To: Casaubon who wrote (8566)3/20/1999 4:19:00 PM
From: umbro  Read Replies (1) | Respond to of 99985
 
Stock Prices Pre- and Post- 1929 Market Crash

From "The Big Board; A History of the New
York Stock Market," by Robert Sobel; 1965; page 283;
"Table 13.8 -- Prices for Selected Stocks, 1923,
1929, and 1932." (The source of this information is
a book by Bining, "Rise of American Economic Life."
(The 1929 prices are adjusted for splits and dividends)


Company 1923 1929 1932
Allied Chemical & Die 59 355 42
Anaconda Copper 32 175 3
Atcheson, Topeka &SF 94 299 35
DuPont 106 1617 154
GE 168 1612 136
GM 51 1075 40
New York Central 90 257 9
RCA 26 574 12
Union Carbide 51 420 46
US Steel 85 366 30


No Internet back then, but they did have their own share of 10-bagger technology stocks.

"Better living through Chemistry ..."



To: Casaubon who wrote (8566)3/21/1999 8:26:00 AM
From: Giordano Bruno  Read Replies (2) | Respond to of 99985
 
Everyone is pouring money into index funds and riding the wave

$13 billion of the $19 billion that flowed into equity funds was earmarked for large-cap index funds.

FUNDS WATCH: A Rush to Index Funds

It's no secret that over the last few years, mutual funds that track the Standard & Poor's 500-stock index have been on a roll, outperforming their actively managed peers by wide margins.

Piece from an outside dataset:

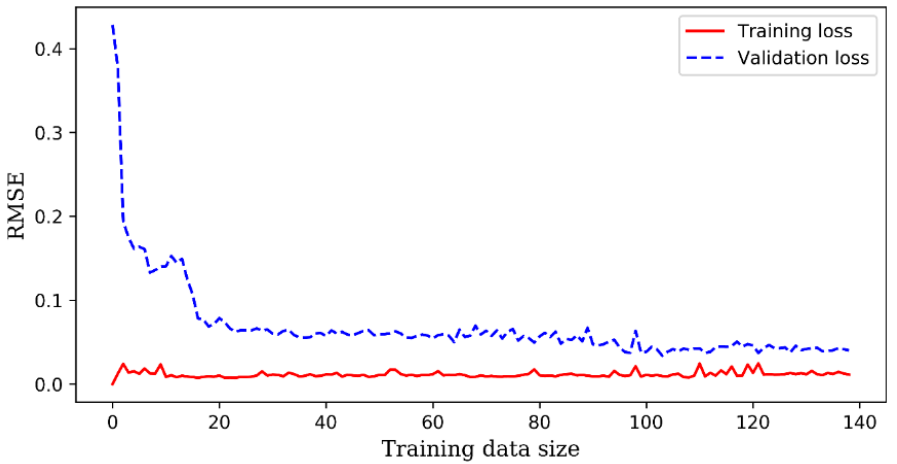
Figure 14. Learning rate curves for an ANN model at T E = 5 s in irregular waves. After training the ANN model with the training data, the conversion efficiency ( η irr ) and non-dimensional significant wave force ( ( f 1 ) / ρ gd 1 A ) on the barrier are pre- 1/3 dicted with the test data. The resulting predictions are compared with the true values. The deviation of the predicted values(circle) from the true values(line) is shown in Figure 15 and a good agreement between them is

This year, however, investors are really taking notice.

Through March 17, an astonishing 68.4 percent of the new net cash flow into equity funds has gone to large-capitalization index funds, according to Robert Adler, president of AMG Data Services, a data company in Arcata, Calif. In dollar terms, $13 billion of the $19 billion that flowed into equity funds was earmarked for large-cap index funds.

During the same period last year, just 16.4 percent of total equity fund flows were into large-cap index funds, or $6.8 billion of the $41.3 billion total.

"New investors are making a pure market play," Adler said, adding, however, that strong inflow into a fund category could quickly reverse.